_What is required_
The listing has to be given again in full and exactly.

_Information shown_
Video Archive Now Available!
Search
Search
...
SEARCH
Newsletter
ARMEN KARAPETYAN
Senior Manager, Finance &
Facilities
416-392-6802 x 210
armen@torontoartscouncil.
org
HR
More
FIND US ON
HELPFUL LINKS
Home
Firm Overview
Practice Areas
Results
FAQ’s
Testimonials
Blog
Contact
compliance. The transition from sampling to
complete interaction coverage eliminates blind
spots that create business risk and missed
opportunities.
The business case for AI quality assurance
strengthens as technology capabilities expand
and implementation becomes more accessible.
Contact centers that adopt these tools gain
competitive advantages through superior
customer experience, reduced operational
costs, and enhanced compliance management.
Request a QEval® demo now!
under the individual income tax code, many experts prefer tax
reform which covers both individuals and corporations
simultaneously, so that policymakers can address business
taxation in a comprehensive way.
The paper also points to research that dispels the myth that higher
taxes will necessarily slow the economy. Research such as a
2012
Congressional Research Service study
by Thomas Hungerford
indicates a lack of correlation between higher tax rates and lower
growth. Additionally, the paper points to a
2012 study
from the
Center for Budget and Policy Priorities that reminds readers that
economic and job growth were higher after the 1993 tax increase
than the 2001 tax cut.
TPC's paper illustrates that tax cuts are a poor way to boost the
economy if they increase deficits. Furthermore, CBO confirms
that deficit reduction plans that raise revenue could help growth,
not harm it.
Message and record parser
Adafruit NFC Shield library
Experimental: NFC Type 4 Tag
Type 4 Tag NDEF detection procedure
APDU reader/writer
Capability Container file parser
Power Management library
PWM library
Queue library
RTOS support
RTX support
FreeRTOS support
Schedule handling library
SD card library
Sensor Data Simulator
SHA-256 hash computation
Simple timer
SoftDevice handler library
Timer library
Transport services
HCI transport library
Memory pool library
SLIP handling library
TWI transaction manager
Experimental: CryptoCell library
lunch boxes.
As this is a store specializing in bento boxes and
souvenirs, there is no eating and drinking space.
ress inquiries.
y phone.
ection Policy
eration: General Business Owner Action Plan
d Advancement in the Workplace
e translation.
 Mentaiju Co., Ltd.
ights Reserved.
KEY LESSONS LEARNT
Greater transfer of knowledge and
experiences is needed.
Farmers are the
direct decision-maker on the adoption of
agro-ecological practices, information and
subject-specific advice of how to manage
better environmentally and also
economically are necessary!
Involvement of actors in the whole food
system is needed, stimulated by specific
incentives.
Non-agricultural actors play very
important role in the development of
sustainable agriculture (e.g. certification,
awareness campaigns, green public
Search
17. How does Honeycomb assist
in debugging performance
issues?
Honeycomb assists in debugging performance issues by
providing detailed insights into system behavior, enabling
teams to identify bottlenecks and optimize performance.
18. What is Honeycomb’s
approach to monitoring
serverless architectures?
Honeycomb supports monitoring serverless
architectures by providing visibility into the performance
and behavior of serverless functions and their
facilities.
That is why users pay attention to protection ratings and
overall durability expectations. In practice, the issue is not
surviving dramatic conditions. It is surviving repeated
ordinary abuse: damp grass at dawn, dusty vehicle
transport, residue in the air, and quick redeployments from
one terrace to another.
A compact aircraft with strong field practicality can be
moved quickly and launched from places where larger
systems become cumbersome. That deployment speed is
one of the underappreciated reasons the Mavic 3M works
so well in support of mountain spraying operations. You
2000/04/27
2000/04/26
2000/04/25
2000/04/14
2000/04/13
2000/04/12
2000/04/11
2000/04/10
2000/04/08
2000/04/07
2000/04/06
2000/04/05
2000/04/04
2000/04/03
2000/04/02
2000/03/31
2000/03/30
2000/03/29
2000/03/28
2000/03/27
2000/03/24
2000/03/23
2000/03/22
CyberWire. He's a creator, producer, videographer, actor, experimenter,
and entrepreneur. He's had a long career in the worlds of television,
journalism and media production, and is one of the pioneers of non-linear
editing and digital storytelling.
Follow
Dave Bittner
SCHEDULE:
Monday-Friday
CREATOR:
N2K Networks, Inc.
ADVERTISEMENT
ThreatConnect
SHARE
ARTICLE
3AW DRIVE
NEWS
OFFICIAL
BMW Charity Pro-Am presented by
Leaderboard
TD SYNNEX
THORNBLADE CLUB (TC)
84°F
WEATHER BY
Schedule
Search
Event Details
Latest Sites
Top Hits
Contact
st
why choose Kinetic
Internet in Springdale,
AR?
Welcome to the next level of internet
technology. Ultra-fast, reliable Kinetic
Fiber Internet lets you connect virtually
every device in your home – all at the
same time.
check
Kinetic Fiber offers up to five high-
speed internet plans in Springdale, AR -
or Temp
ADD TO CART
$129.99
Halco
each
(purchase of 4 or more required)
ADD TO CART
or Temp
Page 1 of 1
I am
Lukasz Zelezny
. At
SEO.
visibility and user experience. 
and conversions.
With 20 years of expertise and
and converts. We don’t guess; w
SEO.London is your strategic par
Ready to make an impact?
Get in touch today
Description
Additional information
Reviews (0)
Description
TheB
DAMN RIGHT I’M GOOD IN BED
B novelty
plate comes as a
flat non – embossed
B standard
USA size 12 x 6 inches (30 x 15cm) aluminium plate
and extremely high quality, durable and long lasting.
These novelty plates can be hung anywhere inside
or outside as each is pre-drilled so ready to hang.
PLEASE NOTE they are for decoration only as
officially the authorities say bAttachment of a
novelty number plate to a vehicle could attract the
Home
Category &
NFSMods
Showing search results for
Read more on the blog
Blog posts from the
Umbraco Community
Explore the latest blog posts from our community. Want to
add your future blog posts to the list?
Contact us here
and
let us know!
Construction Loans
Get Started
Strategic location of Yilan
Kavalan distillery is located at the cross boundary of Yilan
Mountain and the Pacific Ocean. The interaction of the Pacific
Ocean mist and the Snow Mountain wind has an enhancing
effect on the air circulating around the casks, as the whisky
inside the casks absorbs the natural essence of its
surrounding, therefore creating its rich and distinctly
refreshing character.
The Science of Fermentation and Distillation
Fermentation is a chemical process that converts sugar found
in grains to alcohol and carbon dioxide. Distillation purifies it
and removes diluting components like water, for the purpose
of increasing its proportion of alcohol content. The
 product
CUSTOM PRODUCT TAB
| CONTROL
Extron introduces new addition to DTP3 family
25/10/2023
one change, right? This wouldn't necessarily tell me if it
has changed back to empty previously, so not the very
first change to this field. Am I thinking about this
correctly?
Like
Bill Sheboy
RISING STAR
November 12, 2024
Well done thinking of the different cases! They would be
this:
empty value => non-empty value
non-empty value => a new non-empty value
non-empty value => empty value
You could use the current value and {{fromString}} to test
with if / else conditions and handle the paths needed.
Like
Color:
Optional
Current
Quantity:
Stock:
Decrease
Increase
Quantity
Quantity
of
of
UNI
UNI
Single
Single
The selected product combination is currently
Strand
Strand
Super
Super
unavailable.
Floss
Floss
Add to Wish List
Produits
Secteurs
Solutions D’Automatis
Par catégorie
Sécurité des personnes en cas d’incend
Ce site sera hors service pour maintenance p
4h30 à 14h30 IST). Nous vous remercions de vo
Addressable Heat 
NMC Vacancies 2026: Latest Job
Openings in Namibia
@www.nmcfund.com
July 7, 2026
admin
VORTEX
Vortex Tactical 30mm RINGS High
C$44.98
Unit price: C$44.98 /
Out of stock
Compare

_Answer box_
Video Archive Now Available!
Search
Search
...
SEARCH
Newsletter
ARMEN KARAPETYAN
Senior Manager, Finance &
Facilities
416-392-6802 x 210
armen@torontoartscouncil.
org
HR
More
FIND US ON
HELPFUL LINKS
Home
Firm Overview
Practice Areas
Results
FAQ’s
Testimonials
Blog
Contact
compliance. The transition from sampling to
complete interaction coverage eliminates blind
spots that create business risk and missed
opportunities.
The business case for AI quality assurance
strengthens as technology capabilities expand
and implementation becomes more accessible.
Contact centers that adopt these tools gain
competitive advantages through superior
customer experience, reduced operational
costs, and enhanced compliance management.
Request a QEval® demo now!
under the individual income tax code, many experts prefer tax
reform which covers both individuals and corporations
simultaneously, so that policymakers can address business
taxation in a comprehensive way.
The paper also points to research that dispels the myth that higher
taxes will necessarily slow the economy. Research such as a
2012
Congressional Research Service study
by Thomas Hungerford
indicates a lack of correlation between higher tax rates and lower
growth. Additionally, the paper points to a
2012 study
from the
Center for Budget and Policy Priorities that reminds readers that
economic and job growth were higher after the 1993 tax increase
than the 2001 tax cut.
TPC's paper illustrates that tax cuts are a poor way to boost the
economy if they increase deficits. Furthermore, CBO confirms
that deficit reduction plans that raise revenue could help growth,
not harm it.
Message and record parser
Adafruit NFC Shield library
Experimental: NFC Type 4 Tag
Type 4 Tag NDEF detection procedure
APDU reader/writer
Capability Container file parser
Power Management library
PWM library
Queue library
RTOS support
RTX support
FreeRTOS support
Schedule handling library
SD card library
Sensor Data Simulator
SHA-256 hash computation
Simple timer
SoftDevice handler library
Timer library
Transport services
HCI transport library
Memory pool library
SLIP handling library
TWI transaction manager
Experimental: CryptoCell library
lunch boxes.
As this is a store specializing in bento boxes and
souvenirs, there is no eating and drinking space.
ress inquiries.
y phone.
ection Policy
eration: General Business Owner Action Plan
d Advancement in the Workplace
e translation.
 Mentaiju Co., Ltd.
ights Reserved.
KEY LESSONS LEARNT
Greater transfer of knowledge and
experiences is needed.
Farmers are the
direct decision-maker on the adoption of
agro-ecological practices, information and
subject-specific advice of how to manage
better environmentally and also
economically are necessary!
Involvement of actors in the whole food
system is needed, stimulated by specific
incentives.
Non-agricultural actors play very
important role in the development of
sustainable agriculture (e.g. certification,
awareness campaigns, green public
Search
17. How does Honeycomb assist
in debugging performance
issues?
Honeycomb assists in debugging performance issues by
providing detailed insights into system behavior, enabling
teams to identify bottlenecks and optimize performance.
18. What is Honeycomb’s
approach to monitoring
serverless architectures?
Honeycomb supports monitoring serverless
architectures by providing visibility into the performance
and behavior of serverless functions and their
facilities.
That is why users pay attention to protection ratings and
overall durability expectations. In practice, the issue is not
surviving dramatic conditions. It is surviving repeated
ordinary abuse: damp grass at dawn, dusty vehicle
transport, residue in the air, and quick redeployments from
one terrace to another.
A compact aircraft with strong field practicality can be
moved quickly and launched from places where larger
systems become cumbersome. That deployment speed is
one of the underappreciated reasons the Mavic 3M works
so well in support of mountain spraying operations. You
2000/04/27
2000/04/26
2000/04/25
2000/04/14
2000/04/13
2000/04/12
2000/04/11
2000/04/10
2000/04/08
2000/04/07
2000/04/06
2000/04/05
2000/04/04
2000/04/03
2000/04/02
2000/03/31
2000/03/30
2000/03/29
2000/03/28
2000/03/27
2000/03/24
2000/03/23
2000/03/22
CyberWire. He's a creator, producer, videographer, actor, experimenter,
and entrepreneur. He's had a long career in the worlds of television,
journalism and media production, and is one of the pioneers of non-linear
editing and digital storytelling.
Follow
Dave Bittner
SCHEDULE:
Monday-Friday
CREATOR:
N2K Networks, Inc.
ADVERTISEMENT
ThreatConnect
SHARE
ARTICLE
3AW DRIVE
NEWS
OFFICIAL
BMW Charity Pro-Am presented by
Leaderboard
TD SYNNEX
THORNBLADE CLUB (TC)
84°F
WEATHER BY
Schedule
Search
Event Details
Latest Sites
Top Hits
Contact
st
why choose Kinetic
Internet in Springdale,
AR?
Welcome to the next level of internet
technology. Ultra-fast, reliable Kinetic
Fiber Internet lets you connect virtually
every device in your home – all at the
same time.
check
Kinetic Fiber offers up to five high-
speed internet plans in Springdale, AR -
or Temp
ADD TO CART
$129.99
Halco
each
(purchase of 4 or more required)
ADD TO CART
or Temp
Page 1 of 1
I am
Lukasz Zelezny
. At
SEO.
visibility and user experience. 
and conversions.
With 20 years of expertise and
and converts. We don’t guess; w
SEO.London is your strategic par
Ready to make an impact?
Get in touch today
Description
Additional information
Reviews (0)
Description
TheB
DAMN RIGHT I’M GOOD IN BED
B novelty
plate comes as a
flat non – embossed
B standard
USA size 12 x 6 inches (30 x 15cm) aluminium plate
and extremely high quality, durable and long lasting.
These novelty plates can be hung anywhere inside
or outside as each is pre-drilled so ready to hang.
PLEASE NOTE they are for decoration only as
officially the authorities say bAttachment of a
novelty number plate to a vehicle could attract the
Home
Category &
NFSMods
Showing search results for
Read more on the blog
Blog posts from the
Umbraco Community
Explore the latest blog posts from our community. Want to
add your future blog posts to the list?
Contact us here
and
let us know!
Construction Loans
Get Started
Strategic location of Yilan
Kavalan distillery is located at the cross boundary of Yilan
Mountain and the Pacific Ocean. The interaction of the Pacific
Ocean mist and the Snow Mountain wind has an enhancing
effect on the air circulating around the casks, as the whisky
inside the casks absorbs the natural essence of its
surrounding, therefore creating its rich and distinctly
refreshing character.
The Science of Fermentation and Distillation
Fermentation is a chemical process that converts sugar found
in grains to alcohol and carbon dioxide. Distillation purifies it
and removes diluting components like water, for the purpose
of increasing its proportion of alcohol content. The
 product
CUSTOM PRODUCT TAB
| CONTROL
Extron introduces new addition to DTP3 family
25/10/2023
one change, right? This wouldn't necessarily tell me if it
has changed back to empty previously, so not the very
first change to this field. Am I thinking about this
correctly?
Like
Bill Sheboy
RISING STAR
November 12, 2024
Well done thinking of the different cases! They would be
this:
empty value => non-empty value
non-empty value => a new non-empty value
non-empty value => empty value
You could use the current value and {{fromString}} to test
with if / else conditions and handle the paths needed.
Like
Color:
Optional
Current
Quantity:
Stock:
Decrease
Increase
Quantity
Quantity
of
of
UNI
UNI
Single
Single
The selected product combination is currently
Strand
Strand
Super
Super
unavailable.
Floss
Floss
Add to Wish List
Produits
Secteurs
Solutions D’Automatis
Par catégorie
Sécurité des personnes en cas d’incend
Ce site sera hors service pour maintenance p
4h30 à 14h30 IST). Nous vous remercions de vo
Addressable Heat 
NMC Vacancies 2026: Latest Job
Openings in Namibia
@www.nmcfund.com
July 7, 2026
admin
VORTEX
Vortex Tactical 30mm RINGS High
C$44.98
Unit price: C$44.98 /
Out of stock
Compare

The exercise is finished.